Kh. D. : La grande mode pour les pays les plus avancés de la planète et le groupe de Development finance international (DFI) est de solliciter ces pays pour qu’ils apprennent à se développer lentement et en dehors de l’utilisation de l’énergie nucléaire, des énergies fossiles et des richesses du plateau continental. La structure bilancielle des sociétés demandeuses est bien entendue épluchée sur la base de critères financiers et non-financiers (17 objectifs de développement durable). Les critères économiques, sociaux et de gouvernance (ESG) qui, parfois, peuvent s’avérer subjectifs ou laissés à la discrétion de tiers pas toujours de confiance rendent encore plus difficile l’entreprise de sélection des heureux gagnants de la loterie du private equity. Le capital-investissement fait office de refuge pour les investisseurs qui fuient les taux bas. 80% des volumes de la dette privée (non cotée) se font par le biais de fonds d'investissements privés (private equity), et non pas par l'intermédiaire des banques. Les prêts aux PME et GME (Groupement momentané d'entreprises, qui passent entre elles une offre commune en réponse à un marché pour une durée déterminée) sont faits par le biais de ces sociétés qui, également, rachètent des parts sociales de sociétés majoritaires. Ces sociétés investissent à horizon de 5 à 10 ans sans trop se focaliser sur les rapports trimestriels, et réalisent des rendements de 15 à 20% annuels dans le monde entier. Le facteur de réussite principal en finance est le recours aux surdoués (Quant ou analyste quantitatif). La thèse d'investissement initiale se fait sur la base de la découverte des secteurs en croissance potentielle forte, et que l'on peut renforcer par l'acquisition de petites sociétés spécialisées peu onéreuses à acquérir (une acquisition ciblée pouvant augmenter l'EBITDA de 30 à 35%).
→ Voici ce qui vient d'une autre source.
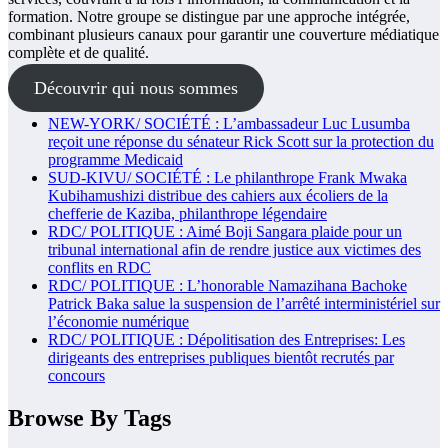
formation. Notre groupe se distingue par une approche intégrée,
combinant plusieurs canaux pour garantir une couverture médiatique
complète et de qualité.
Découvrir qui nous sommes
NEW-YORK/ SOCIÉTÉ : L’ambassadeur Luc Lusumba
reçoit une réponse du sénateur Rick Scott sur la protection du
programme Medicaid
SUD-KIVU/ SOCIÉTÉ : Le philanthrope Frank Mwaka
Kubihamushizi distribue des cahiers aux écoliers de la
chefferie de Kaziba, philanthrope légendaire
RDC/ POLITIQUE : Aimé Boji Sangara plaide pour un
tribunal international afin de rendre justice aux victimes des
conflits en RDC
RDC/ POLITIQUE : L’honorable Namazihana Bachoke
Patrick Baka salue la suspension de l’arrêté interministériel sur
l’économie numérique
RDC/ POLITIQUE : Dépolitisation des Entreprises: Les
dirigeants des entreprises publiques bientôt recrutés par
concours
Browse By Tags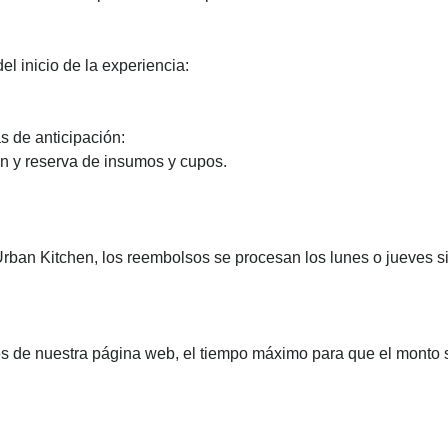
l inicio de la experiencia:
 de anticipación:
ón y reserva de insumos y cupos.
rban Kitchen, los reembolsos se procesan los lunes o jueves si
és de nuestra página web, el tiempo máximo para que el monto se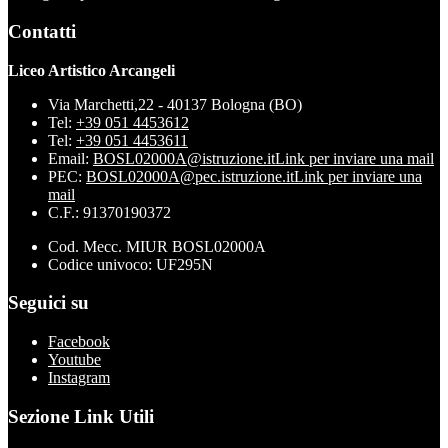
Contatti
Liceo Artistico Arcangeli
Via Marchetti,22 - 40137 Bologna (BO)
Tel:
+39 051 4453612
Tel:
+39 051 4453611
Email:
BOSL02000A@istruzione.it
Link per inviare una mail
PEC:
BOSL02000A@pec.istruzione.it
Link per inviare una
mail
C.F.: 91370190372
Cod. Mecc. MIUR BOSL02000A
Codice univoco: UF295N
Seguici su
Facebook
Youtube
Instagram
Sezione Link Utili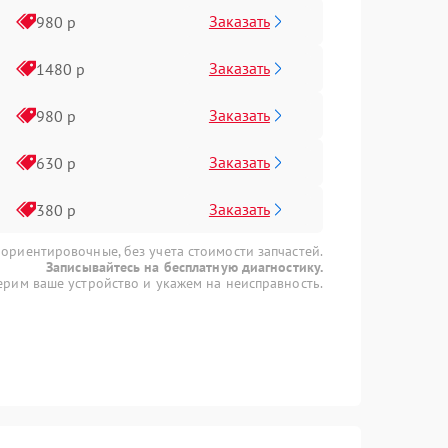
Заказать
980 р
Заказать
1480 р
Заказать
980 р
Заказать
630 р
Заказать
380 р
 ориентировочные, без учета стоимости запчастей.
Записывайтесь на бесплатную диагностику.
рим ваше устройство и укажем на неисправность.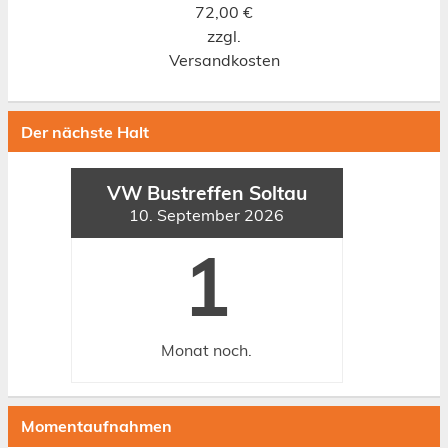
72,00
€
zzgl.
Versandkosten
Der nächste Halt
VW Bustreffen Soltau
10. September 2026
1
Monat
noch.
Momentaufnahmen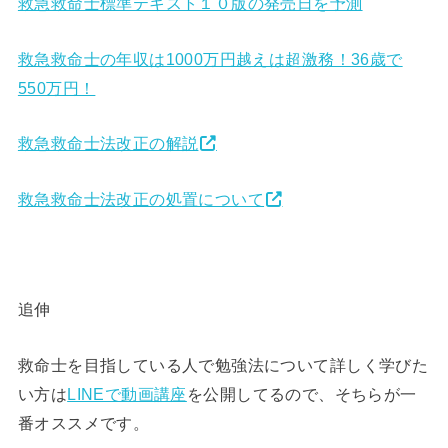
救急救命士標準テキスト１０版の発売日を予測
救急救命士の年収は1000万円越えは超激務！36歳で
550万円！
救急救命士法改正の解説
救急救命士法改正の処置について
追伸
救命士を目指している人で勉強法について詳しく学びた
い方は
LINEで動画講座
を公開してるので、そちらが一
番オススメです。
L'approche d'investissement n'a rien de scientifique, mais repose sur l'humain, la compétence, l'expérience et la familiarité avec des sociétés mises en vente.

Le Covenant-Light Loan (Cov-Lite) est dans le jargon financier un accord de prêt qui ne contient pas les clauses de protection habituelles au profit de la partie prêteuse, et qui permet donc d'acheter facilement avec du LBO (Leverage Buy-Out, où l'on achète par un montage juridico-financier avec fort taux d'endettement). En outre, les agences de notation et les organismes supranationaux qui établissent les standards et les normes des secteurs primaire, secondaire et tertiaire à l'échelle internationale élisent tous domicile dans les pays de l’ancien monde dit libre. Tout comme est ressenti toujours aussi amèrement par certains grands pays le privilège exorbitant du Dollar. C’est pour cela que les BRICS, l’Organisation de coopération de Shangai et le G77 s’érigent en groupe de pression pour atténuer cette inégalité de traitement à leurs yeux jugée inique. Il faut savoir que le domaine du private equity brassait en 2020 quelque 580 milliards de dollars à l’échelle mondiale; il en a brassé 800 millions en 2022. Pour le continent africain, le montant du private equity est passé de 4 milliards de dollars en 2021 à 2 Mds de dollars en 2022. Ceci étant dû en partie à un renversement vers les pays de l’Est avec le conflit en Ukraine, mais également à la lutte accrue contre le réchauffement climatique. Enfin, il faut savoir que le leader incontesté en Afrique de cette classe d’actifs est l’Île Maurice pour des raisons de fiscalité, incitation d’une part et de flexibilité accrue de leur régime de change et de rapatriement de plus-values réalisées par des fonds à vocation régionale ou internationale.